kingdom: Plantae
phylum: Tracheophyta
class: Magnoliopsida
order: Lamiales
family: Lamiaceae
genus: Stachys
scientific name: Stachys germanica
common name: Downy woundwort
══════════════════════════════
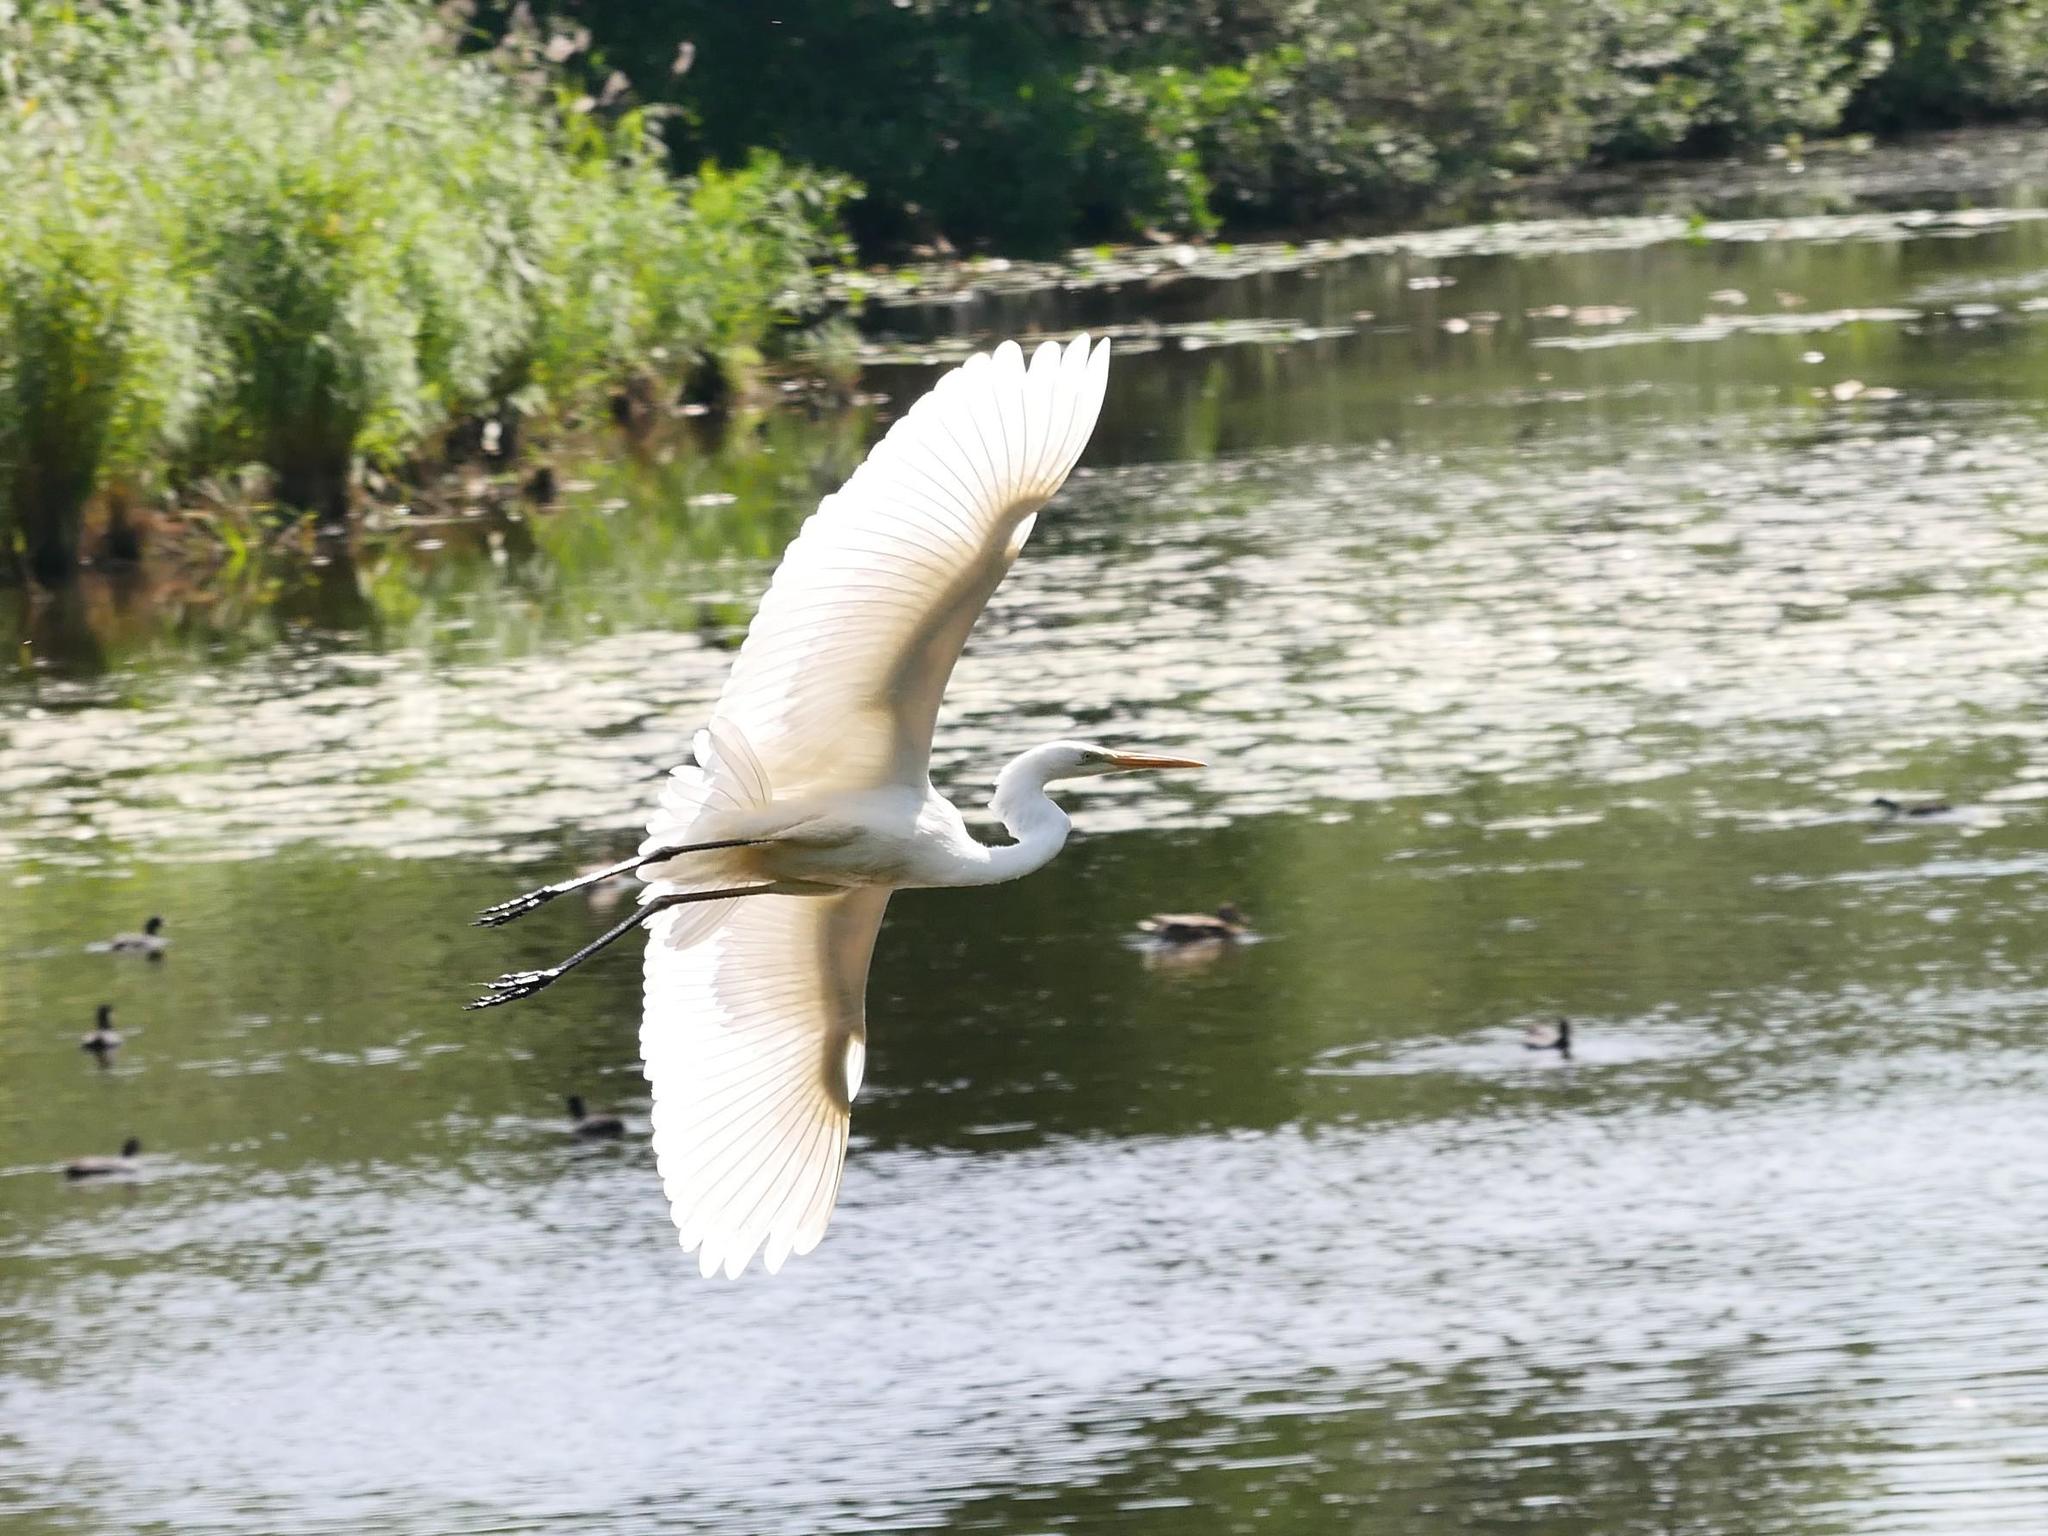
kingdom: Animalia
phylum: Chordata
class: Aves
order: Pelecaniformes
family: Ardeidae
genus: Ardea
══════════════════════════════
*TASK STATEMENT*
Render the material from the line with "kingdom: Plantae" to the line with "scientific name: Stachys germanica", both included, as a JSON list of strings, one string per line, with blank lines left out.

*REPLY TO THE EXERCISE*
[
  "kingdom: Plantae",
  "phylum: Tracheophyta",
  "class: Magnoliopsida",
  "order: Lamiales",
  "family: Lamiaceae",
  "genus: Stachys",
  "scientific name: Stachys germanica"
]